Short exercise: Starting at the line that has "family: Myrtaceae" and stopping after the line that has "genus: Oenanthe", write out that stretch of the material again, switching "common name" to "vernacular name" and keeping everything else unchanged.

Data to process:
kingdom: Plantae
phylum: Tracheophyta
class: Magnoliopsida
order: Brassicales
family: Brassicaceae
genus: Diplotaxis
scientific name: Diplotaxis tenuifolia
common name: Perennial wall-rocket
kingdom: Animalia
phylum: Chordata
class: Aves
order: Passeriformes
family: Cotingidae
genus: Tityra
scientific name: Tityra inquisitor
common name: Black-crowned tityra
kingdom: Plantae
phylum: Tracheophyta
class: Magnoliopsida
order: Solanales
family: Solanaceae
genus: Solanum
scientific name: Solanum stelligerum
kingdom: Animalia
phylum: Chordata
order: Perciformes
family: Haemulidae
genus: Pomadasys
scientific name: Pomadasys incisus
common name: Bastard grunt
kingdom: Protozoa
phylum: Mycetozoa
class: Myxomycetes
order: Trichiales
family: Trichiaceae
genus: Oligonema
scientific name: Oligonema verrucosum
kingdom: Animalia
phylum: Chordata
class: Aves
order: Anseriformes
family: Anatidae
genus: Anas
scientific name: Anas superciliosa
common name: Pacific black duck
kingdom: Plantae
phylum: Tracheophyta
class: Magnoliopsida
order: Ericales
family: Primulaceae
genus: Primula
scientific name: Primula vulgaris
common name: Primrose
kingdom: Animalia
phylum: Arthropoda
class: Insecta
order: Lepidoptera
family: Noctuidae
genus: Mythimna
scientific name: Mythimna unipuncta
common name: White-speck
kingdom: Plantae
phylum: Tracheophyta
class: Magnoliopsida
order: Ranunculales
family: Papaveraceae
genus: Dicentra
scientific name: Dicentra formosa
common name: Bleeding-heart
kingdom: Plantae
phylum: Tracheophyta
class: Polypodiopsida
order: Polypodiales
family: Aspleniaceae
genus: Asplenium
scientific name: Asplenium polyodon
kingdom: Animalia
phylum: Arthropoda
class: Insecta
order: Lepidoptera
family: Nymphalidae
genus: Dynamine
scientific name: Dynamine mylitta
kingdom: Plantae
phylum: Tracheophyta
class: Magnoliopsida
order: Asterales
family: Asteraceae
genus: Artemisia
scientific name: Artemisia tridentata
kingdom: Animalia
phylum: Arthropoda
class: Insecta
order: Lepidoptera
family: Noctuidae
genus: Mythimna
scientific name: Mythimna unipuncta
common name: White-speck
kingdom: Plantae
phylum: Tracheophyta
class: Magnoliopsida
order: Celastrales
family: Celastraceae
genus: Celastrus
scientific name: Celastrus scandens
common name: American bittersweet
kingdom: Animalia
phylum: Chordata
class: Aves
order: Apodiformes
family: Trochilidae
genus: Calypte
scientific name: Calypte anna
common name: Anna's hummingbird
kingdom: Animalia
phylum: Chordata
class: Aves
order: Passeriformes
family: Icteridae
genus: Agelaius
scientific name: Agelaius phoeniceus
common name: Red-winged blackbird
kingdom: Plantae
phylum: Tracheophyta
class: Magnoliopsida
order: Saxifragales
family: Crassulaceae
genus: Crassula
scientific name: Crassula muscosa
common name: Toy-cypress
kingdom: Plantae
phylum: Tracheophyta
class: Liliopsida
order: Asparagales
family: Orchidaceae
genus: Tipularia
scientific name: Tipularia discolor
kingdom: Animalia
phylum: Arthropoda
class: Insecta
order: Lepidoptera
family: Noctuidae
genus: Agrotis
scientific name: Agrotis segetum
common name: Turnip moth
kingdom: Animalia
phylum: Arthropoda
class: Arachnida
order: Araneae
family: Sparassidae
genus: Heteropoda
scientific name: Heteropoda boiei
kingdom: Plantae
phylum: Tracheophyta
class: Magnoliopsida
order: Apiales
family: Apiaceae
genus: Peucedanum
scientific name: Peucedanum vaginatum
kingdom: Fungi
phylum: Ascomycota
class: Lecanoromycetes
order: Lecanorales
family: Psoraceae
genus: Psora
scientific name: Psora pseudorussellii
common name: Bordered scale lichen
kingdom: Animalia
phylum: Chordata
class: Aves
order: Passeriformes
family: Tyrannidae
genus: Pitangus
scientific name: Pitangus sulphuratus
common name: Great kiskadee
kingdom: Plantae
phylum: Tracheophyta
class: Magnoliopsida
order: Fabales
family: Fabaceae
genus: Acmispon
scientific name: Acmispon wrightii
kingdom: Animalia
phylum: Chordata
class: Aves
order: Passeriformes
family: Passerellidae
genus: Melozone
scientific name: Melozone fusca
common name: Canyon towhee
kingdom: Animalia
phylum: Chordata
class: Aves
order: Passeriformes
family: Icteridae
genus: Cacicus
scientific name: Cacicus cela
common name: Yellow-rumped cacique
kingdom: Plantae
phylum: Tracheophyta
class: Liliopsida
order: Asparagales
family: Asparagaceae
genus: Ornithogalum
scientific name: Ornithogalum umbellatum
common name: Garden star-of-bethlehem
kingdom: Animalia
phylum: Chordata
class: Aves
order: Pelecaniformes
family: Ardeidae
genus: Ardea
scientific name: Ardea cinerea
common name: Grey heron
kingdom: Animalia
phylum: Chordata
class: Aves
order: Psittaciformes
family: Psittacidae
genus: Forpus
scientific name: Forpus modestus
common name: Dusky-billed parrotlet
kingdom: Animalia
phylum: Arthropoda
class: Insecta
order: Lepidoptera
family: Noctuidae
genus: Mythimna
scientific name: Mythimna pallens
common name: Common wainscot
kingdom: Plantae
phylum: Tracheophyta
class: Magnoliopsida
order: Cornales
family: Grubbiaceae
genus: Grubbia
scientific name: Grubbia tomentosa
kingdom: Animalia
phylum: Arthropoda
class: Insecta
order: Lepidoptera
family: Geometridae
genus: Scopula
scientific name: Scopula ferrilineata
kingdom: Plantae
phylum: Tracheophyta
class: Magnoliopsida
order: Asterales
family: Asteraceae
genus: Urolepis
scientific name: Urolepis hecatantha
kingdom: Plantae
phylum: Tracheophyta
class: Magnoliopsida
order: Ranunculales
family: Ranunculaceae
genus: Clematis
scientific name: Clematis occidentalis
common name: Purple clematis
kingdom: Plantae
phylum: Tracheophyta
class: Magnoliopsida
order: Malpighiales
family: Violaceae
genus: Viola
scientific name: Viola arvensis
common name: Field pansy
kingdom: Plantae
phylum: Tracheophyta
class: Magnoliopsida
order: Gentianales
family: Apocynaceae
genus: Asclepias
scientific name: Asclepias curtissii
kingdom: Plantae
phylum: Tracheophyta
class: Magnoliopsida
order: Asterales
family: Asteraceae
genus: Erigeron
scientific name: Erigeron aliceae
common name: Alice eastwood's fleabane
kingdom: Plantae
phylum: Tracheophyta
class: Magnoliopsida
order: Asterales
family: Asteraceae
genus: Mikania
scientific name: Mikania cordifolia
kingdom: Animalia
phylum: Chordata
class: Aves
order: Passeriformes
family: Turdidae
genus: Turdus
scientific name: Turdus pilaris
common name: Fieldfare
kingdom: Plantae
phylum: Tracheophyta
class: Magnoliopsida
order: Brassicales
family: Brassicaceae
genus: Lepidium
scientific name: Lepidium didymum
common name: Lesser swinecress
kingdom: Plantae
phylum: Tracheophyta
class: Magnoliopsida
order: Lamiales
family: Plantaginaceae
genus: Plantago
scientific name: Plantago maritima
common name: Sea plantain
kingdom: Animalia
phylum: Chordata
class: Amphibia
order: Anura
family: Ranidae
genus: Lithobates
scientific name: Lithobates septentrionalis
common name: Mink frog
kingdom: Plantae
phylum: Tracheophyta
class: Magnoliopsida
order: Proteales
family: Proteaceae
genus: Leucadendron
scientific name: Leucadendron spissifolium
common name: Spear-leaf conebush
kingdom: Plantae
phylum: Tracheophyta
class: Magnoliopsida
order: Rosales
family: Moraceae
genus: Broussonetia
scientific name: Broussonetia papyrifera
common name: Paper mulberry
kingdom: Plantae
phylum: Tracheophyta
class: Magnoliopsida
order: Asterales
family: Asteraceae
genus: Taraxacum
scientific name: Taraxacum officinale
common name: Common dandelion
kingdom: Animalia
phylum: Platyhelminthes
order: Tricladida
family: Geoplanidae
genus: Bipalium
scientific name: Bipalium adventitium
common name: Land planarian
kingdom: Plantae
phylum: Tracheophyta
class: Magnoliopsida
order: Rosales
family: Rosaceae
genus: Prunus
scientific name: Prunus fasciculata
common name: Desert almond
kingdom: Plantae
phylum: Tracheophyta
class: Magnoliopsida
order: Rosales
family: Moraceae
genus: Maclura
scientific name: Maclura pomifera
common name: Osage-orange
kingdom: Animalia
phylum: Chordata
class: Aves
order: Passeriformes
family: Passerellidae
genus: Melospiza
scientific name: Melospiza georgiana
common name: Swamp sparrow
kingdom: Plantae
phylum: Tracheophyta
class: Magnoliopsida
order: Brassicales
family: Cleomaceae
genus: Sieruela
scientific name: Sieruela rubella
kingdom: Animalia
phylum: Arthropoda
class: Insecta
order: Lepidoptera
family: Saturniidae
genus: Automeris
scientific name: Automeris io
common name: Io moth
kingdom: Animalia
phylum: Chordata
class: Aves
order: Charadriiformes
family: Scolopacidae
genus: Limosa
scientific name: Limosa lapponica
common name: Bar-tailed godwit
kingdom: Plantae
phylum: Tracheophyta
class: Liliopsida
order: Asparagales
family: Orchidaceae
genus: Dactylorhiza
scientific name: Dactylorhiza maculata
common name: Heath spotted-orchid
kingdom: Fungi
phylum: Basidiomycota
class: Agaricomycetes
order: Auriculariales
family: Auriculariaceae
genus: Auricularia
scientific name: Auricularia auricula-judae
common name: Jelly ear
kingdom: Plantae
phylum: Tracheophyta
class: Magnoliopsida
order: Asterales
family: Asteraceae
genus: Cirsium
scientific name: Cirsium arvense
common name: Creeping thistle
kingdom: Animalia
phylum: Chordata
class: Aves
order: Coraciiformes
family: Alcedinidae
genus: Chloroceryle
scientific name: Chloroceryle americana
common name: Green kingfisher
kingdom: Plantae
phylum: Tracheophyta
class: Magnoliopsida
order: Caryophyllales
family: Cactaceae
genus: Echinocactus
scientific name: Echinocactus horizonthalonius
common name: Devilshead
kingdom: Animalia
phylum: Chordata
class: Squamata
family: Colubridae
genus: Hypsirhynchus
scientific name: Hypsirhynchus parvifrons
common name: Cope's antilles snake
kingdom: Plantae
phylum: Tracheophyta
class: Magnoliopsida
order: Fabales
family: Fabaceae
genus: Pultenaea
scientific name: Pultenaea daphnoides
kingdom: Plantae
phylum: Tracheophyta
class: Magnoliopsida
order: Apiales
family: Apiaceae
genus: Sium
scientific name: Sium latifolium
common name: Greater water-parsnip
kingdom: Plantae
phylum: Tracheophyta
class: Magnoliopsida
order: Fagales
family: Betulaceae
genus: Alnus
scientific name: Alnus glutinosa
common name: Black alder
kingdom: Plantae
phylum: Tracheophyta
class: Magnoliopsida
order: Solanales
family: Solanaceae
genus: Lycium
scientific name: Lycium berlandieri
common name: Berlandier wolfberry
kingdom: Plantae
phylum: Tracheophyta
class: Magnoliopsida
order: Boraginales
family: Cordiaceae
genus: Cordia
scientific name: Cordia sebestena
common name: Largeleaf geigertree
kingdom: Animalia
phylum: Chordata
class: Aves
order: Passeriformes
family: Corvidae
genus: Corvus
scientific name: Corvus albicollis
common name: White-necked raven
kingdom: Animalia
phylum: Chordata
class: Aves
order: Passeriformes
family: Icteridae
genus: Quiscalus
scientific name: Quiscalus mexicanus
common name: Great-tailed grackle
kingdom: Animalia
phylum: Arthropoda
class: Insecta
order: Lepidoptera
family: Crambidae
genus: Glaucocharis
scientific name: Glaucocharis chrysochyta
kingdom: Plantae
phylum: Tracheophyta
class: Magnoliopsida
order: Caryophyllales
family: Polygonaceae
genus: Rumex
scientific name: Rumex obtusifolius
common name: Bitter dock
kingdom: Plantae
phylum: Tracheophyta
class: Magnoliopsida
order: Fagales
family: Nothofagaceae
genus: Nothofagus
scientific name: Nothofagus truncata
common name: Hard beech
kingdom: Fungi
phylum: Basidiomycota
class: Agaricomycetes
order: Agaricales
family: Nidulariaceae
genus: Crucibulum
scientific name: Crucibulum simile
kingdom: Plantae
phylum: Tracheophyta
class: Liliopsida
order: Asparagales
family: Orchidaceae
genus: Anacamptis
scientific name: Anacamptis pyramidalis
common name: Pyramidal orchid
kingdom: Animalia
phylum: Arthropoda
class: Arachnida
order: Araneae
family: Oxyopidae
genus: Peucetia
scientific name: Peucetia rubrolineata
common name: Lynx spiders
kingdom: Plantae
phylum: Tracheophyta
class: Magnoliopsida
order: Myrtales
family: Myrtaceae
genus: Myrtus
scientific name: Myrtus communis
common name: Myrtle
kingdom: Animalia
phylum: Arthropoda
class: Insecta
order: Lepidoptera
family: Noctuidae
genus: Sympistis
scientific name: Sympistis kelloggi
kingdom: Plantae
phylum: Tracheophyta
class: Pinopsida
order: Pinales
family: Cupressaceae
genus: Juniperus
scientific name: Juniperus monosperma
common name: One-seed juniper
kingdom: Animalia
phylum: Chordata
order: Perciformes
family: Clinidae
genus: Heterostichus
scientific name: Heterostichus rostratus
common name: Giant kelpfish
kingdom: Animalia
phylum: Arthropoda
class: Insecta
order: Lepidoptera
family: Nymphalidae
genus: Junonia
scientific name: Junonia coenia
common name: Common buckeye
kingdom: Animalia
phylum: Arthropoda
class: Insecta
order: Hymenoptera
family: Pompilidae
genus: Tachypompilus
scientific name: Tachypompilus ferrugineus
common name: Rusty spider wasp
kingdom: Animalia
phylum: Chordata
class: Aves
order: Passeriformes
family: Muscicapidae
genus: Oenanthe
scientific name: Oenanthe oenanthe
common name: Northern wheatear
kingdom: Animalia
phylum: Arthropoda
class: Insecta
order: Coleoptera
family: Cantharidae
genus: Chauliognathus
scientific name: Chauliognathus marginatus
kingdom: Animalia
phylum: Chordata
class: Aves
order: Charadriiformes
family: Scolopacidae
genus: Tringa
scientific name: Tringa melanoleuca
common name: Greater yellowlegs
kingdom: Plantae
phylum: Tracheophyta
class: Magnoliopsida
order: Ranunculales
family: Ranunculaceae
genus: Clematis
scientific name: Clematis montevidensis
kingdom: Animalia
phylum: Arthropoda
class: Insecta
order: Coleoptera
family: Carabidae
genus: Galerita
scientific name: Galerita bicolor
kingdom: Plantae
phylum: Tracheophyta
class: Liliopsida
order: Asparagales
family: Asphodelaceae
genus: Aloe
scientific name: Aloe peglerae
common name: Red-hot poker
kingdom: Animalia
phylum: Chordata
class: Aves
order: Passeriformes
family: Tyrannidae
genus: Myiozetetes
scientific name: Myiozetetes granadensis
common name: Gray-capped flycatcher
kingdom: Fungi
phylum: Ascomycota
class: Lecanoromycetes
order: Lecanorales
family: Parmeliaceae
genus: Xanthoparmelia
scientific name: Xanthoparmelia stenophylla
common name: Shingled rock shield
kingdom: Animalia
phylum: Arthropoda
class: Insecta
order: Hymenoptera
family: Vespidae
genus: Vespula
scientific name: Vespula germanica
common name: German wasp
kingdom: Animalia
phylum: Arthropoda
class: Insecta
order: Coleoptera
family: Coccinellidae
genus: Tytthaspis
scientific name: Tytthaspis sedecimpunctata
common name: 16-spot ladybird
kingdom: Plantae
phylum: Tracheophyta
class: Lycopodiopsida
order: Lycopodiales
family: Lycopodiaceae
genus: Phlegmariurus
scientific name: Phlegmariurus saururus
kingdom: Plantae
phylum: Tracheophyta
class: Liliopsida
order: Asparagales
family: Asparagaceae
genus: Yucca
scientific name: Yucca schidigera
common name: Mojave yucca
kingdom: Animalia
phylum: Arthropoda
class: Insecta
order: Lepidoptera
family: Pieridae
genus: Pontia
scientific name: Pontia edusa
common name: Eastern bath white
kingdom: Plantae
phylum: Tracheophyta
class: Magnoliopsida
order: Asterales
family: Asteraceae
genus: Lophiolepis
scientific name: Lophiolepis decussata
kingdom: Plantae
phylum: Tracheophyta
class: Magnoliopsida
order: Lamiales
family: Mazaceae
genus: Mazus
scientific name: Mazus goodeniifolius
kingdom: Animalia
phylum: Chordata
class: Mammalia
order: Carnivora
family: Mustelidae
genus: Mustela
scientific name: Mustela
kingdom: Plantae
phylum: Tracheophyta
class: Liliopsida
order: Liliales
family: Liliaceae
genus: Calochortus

Result:
family: Myrtaceae
genus: Myrtus
scientific name: Myrtus communis
vernacular name: Myrtle
kingdom: Animalia
phylum: Arthropoda
class: Insecta
order: Lepidoptera
family: Noctuidae
genus: Sympistis
scientific name: Sympistis kelloggi
kingdom: Plantae
phylum: Tracheophyta
class: Pinopsida
order: Pinales
family: Cupressaceae
genus: Juniperus
scientific name: Juniperus monosperma
vernacular name: One-seed juniper
kingdom: Animalia
phylum: Chordata
order: Perciformes
family: Clinidae
genus: Heterostichus
scientific name: Heterostichus rostratus
vernacular name: Giant kelpfish
kingdom: Animalia
phylum: Arthropoda
class: Insecta
order: Lepidoptera
family: Nymphalidae
genus: Junonia
scientific name: Junonia coenia
vernacular name: Common buckeye
kingdom: Animalia
phylum: Arthropoda
class: Insecta
order: Hymenoptera
family: Pompilidae
genus: Tachypompilus
scientific name: Tachypompilus ferrugineus
vernacular name: Rusty spider wasp
kingdom: Animalia
phylum: Chordata
class: Aves
order: Passeriformes
family: Muscicapidae
genus: Oenanthe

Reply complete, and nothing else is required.